[Document excerpt Boundary: Start]

It feels like there's a lot of firefighting involved in this. [Laughter]

C.C. Paschal 07:20

Exactly. Keep the trains moving.

Nick Quah 07:23

How about you, Emmanuel? Because you're now firmly in the narrative podcasting space, does that require taking, like, a very different path or something?

Emmanuel Dzotsi 07:32

When I first got into this business, I got into audio wanting to work in public radio for like public radio talk shows as a producer. I was a production intern. That job, as like a talk show interview producer, I think is, for public radio, is very similar to the job of a producer for like an interview two-way show for a podcast in some ways, where as a producer, you're coming up with ideas--pitching ideas for like, what the hosts or hosts talk about, or whoever it is that they're going to interview. You're ultimately booking those people, reaching out to them, writing interview questions, prepping with hosts--you're doing a lot of the stuff that C.C. was talking about in terms of writing the copy, all that kind of thing--you still do all of that as a narrative producer. [Laughter] You know what I mean? It's like...

C.C. Paschal 08:20

One thousand percent.

[Document excerpt Boundary: End]
[Supplied records Boundary: Start]

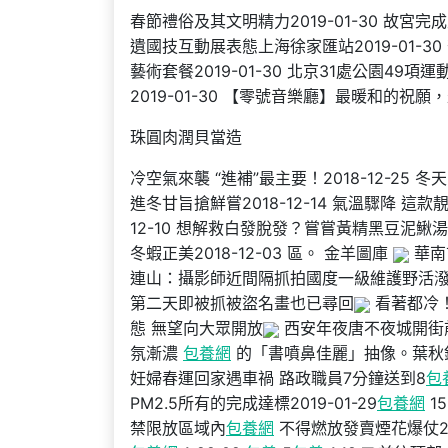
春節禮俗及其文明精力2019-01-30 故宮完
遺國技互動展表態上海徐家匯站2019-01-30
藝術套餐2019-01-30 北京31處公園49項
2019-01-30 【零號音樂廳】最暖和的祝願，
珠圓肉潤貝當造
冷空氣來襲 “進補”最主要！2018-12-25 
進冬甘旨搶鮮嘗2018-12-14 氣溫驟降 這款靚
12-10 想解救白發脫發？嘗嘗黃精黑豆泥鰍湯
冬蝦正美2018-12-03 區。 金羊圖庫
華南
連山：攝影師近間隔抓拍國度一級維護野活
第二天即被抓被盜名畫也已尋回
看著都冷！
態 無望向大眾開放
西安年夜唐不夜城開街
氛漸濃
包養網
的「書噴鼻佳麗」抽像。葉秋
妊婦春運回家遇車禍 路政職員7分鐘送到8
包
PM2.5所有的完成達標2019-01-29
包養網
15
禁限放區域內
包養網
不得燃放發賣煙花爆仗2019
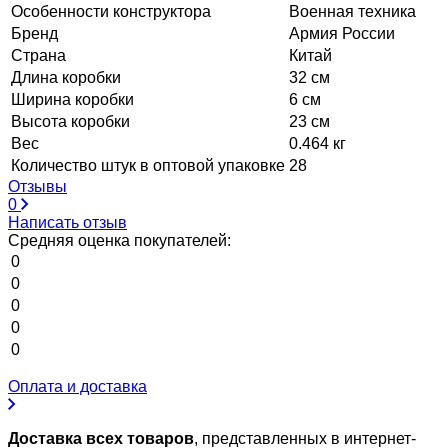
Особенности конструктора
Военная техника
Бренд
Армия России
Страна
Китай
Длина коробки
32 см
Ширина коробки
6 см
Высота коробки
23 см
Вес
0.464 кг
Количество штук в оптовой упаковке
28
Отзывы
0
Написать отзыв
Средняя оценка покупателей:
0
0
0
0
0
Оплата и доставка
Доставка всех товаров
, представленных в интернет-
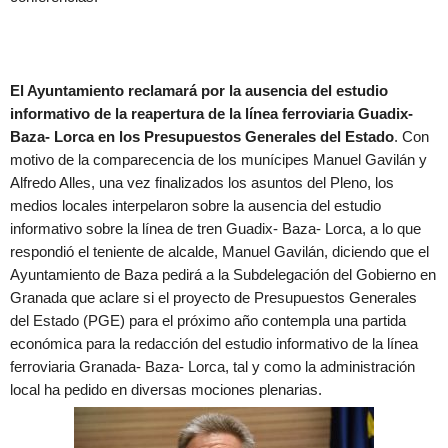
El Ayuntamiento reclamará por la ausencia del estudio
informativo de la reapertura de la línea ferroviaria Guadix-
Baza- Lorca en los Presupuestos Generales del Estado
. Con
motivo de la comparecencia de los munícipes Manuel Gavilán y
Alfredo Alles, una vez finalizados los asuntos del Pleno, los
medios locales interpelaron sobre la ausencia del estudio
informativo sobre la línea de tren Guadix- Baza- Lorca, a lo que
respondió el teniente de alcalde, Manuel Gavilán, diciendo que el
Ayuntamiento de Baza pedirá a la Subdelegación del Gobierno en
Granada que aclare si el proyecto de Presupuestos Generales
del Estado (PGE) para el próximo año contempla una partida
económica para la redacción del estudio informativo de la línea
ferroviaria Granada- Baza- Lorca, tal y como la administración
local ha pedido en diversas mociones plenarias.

[Supplied records Boundary: End]
[Supplied records Boundary: Start]

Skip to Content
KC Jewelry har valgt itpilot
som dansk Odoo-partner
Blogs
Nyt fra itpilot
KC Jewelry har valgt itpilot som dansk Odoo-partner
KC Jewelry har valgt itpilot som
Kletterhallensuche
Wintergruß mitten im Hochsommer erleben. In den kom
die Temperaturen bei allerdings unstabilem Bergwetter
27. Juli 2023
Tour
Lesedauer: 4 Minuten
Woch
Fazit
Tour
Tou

[Supplied records Boundary: End]

- Work instruction:
In the podcast transcript, turn the paragraph that starts "When I first got into this business" into a short list that keeps its main facts.

- Result of this task:
- Got into audio wanting to produce public radio talk shows, starting as a production intern.
- Producing interviews for a public radio talk show is in some ways much like producing an interview two-way podcast show.
- The producer's work includes pitching ideas for what the hosts talk about or whom they interview, booking and reaching out to guests, writing interview questions, prepping with hosts, and writing copy.
- A narrative producer still does all of that.